Copy out word for word everything from the line containing "Предметы из пещер" down to the last of the lines below, both included. Leave the pictures out of your answer.

[SUPPLIED MATERIAL]

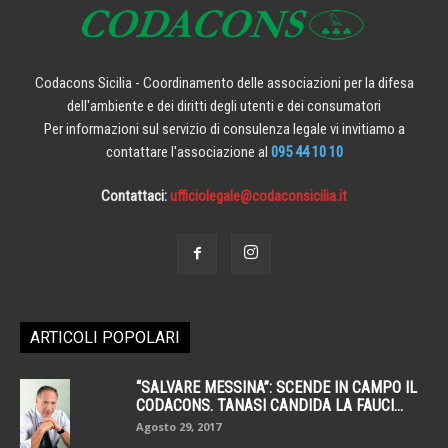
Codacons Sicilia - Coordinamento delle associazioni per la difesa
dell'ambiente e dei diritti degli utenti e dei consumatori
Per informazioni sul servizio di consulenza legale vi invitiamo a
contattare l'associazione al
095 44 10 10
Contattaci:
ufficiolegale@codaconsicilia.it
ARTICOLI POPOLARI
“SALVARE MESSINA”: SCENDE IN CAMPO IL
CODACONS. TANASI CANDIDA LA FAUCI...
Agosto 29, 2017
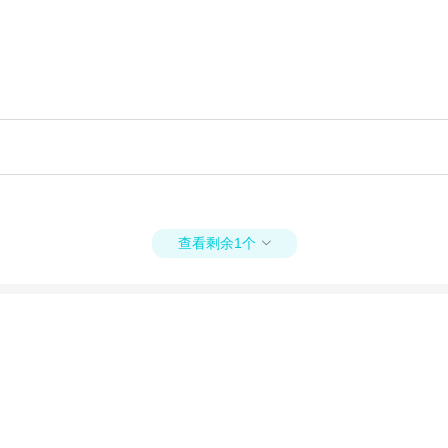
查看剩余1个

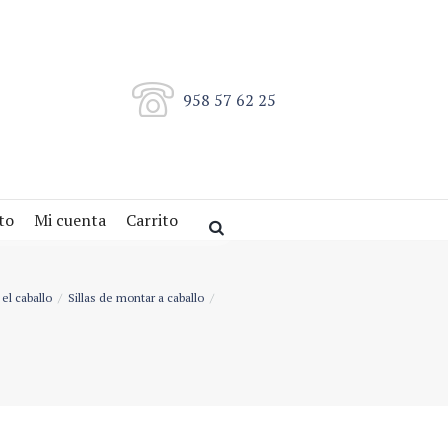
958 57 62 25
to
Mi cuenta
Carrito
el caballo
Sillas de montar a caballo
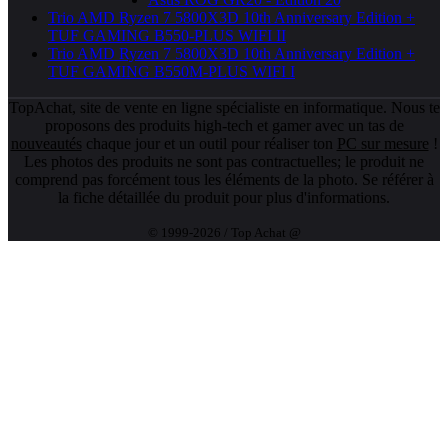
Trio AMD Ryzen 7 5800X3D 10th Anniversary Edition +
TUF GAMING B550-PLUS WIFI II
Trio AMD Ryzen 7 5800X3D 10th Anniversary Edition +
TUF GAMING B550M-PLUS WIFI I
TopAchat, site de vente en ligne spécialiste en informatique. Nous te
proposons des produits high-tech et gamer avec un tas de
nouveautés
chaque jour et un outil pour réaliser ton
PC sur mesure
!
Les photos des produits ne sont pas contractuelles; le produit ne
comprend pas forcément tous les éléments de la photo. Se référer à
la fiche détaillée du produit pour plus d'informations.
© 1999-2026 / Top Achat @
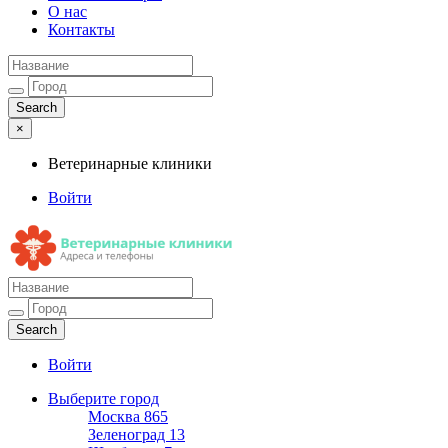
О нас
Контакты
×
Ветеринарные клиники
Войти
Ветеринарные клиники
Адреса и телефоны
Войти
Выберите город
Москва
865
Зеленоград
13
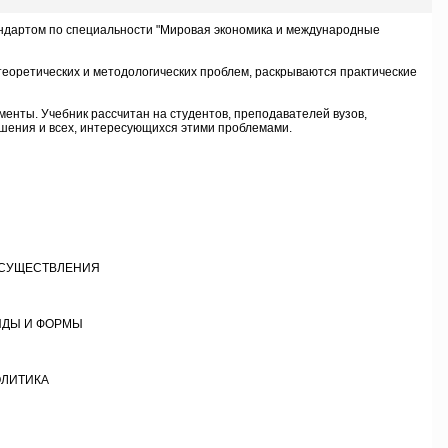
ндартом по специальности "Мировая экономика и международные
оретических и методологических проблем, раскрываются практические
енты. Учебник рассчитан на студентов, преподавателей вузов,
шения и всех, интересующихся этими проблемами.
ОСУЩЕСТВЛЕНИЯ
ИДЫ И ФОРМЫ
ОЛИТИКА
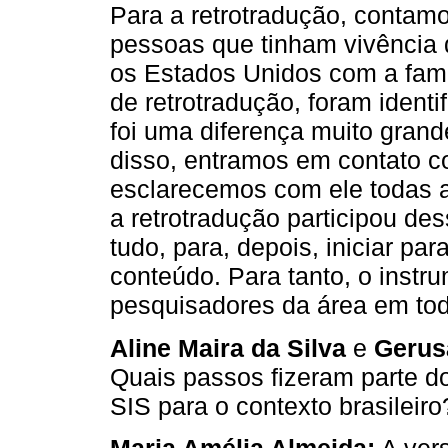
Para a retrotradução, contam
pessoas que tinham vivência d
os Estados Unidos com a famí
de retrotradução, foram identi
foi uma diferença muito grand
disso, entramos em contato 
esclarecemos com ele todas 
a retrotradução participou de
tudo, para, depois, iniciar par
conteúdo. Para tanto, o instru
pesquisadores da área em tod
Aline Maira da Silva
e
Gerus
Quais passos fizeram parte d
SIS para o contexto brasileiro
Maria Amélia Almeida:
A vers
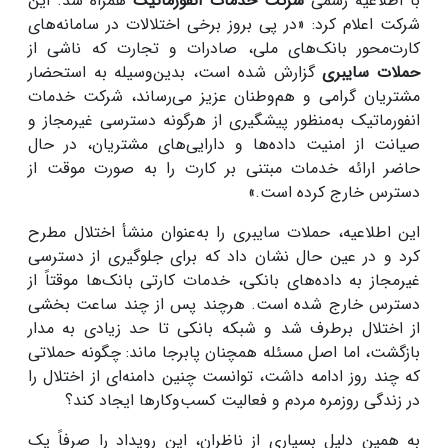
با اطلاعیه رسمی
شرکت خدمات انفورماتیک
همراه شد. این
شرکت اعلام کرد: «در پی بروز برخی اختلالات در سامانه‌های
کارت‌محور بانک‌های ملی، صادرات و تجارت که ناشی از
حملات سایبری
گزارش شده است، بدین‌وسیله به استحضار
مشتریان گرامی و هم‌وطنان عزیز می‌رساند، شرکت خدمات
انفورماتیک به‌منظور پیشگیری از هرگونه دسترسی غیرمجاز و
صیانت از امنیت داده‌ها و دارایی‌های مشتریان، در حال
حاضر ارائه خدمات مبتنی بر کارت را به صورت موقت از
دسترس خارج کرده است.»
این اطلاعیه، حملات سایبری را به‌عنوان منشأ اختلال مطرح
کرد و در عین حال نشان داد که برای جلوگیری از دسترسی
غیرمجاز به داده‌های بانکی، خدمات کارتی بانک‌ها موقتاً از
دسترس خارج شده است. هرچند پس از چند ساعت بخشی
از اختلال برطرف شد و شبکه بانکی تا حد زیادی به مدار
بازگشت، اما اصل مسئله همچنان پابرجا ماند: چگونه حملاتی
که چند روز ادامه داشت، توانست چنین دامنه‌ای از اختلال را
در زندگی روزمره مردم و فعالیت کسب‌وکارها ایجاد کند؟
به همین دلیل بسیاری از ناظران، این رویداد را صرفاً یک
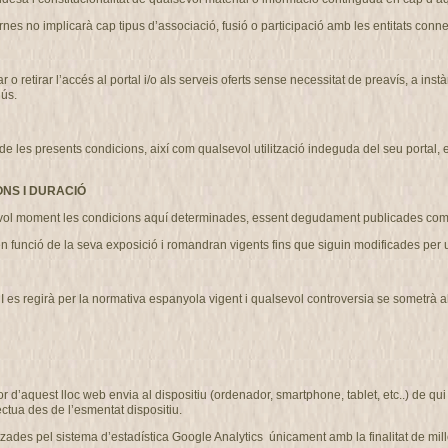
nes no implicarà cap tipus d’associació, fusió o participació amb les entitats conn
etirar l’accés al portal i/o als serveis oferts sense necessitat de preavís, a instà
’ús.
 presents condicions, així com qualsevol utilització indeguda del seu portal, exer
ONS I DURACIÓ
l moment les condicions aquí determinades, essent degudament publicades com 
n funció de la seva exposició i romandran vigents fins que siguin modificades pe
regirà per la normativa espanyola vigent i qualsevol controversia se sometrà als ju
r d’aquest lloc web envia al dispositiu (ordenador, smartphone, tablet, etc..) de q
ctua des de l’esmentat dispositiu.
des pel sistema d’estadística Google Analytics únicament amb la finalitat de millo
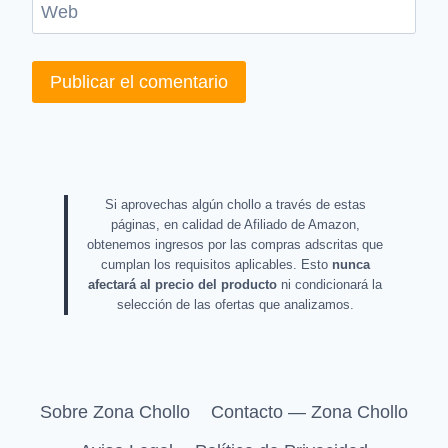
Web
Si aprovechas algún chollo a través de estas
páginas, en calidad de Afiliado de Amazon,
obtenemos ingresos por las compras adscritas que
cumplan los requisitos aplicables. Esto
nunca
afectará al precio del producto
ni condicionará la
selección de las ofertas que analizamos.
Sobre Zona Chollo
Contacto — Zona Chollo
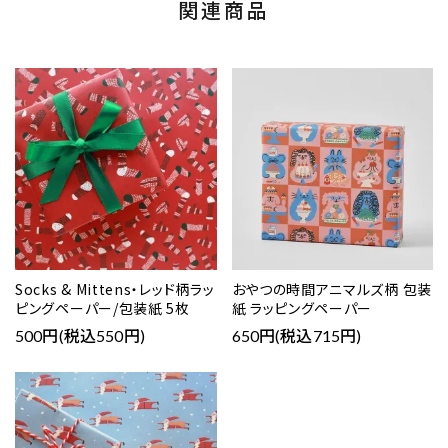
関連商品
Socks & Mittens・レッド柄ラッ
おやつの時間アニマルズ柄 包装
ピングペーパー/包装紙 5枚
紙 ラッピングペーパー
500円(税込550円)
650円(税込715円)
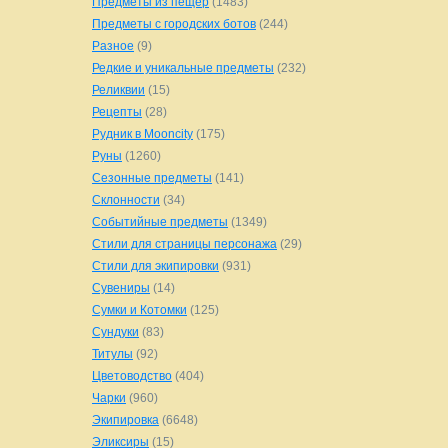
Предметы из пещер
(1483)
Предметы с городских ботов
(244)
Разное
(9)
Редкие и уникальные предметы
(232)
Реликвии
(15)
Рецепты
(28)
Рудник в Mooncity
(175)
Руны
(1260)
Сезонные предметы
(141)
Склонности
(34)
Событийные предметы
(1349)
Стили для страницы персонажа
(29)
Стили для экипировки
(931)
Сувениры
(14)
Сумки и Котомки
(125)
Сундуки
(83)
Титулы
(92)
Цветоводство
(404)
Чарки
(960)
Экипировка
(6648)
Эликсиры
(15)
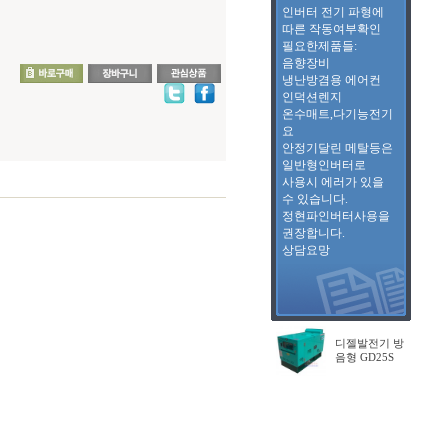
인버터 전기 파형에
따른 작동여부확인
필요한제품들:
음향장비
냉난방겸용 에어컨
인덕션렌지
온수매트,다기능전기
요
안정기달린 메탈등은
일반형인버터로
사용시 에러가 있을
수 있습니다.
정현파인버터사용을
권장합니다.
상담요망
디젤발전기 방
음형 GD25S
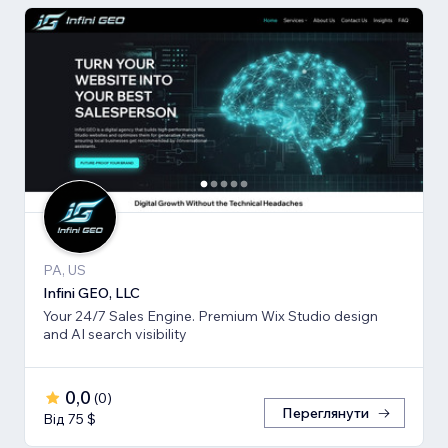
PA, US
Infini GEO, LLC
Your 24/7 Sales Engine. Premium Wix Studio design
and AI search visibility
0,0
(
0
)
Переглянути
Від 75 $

[/SUPPLIED MATERIAL]

• **SOLUTION FOR THIS TASK**:
Предметы из пещер
(1483)
Предметы с городских ботов
(244)
Разное
(9)
Редкие и уникальные предметы
(232)
Реликвии
(15)
Рецепты
(28)
Рудник в Mooncity
(175)
Руны
(1260)
Сезонные предметы
(141)
Склонности
(34)
Событийные предметы
(1349)
Стили для страницы персонажа
(29)
Стили для экипировки
(931)
Сувениры
(14)
Сумки и Котомки
(125)
Сундуки
(83)
Титулы
(92)
Цветоводство
(404)
Чарки
(960)
Экипировка
(6648)
Эликсиры
(15)
인버터 전기 파형에
따른 작동여부확인
필요한제품들:
음향장비
냉난방겸용 에어컨
인덕션렌지
온수매트,다기능전기
요
안정기달린 메탈등은
일반형인버터로
사용시 에러가 있을
수 있습니다.
정현파인버터사용을
권장합니다.
상담요망
디젤발전기 방
음형 GD25S
PA, US
Infini GEO, LLC
Your 24/7 Sales Engine. Premium Wix Studio design
and AI search visibility
0,0
(
0
)
Переглянути
Від 75 $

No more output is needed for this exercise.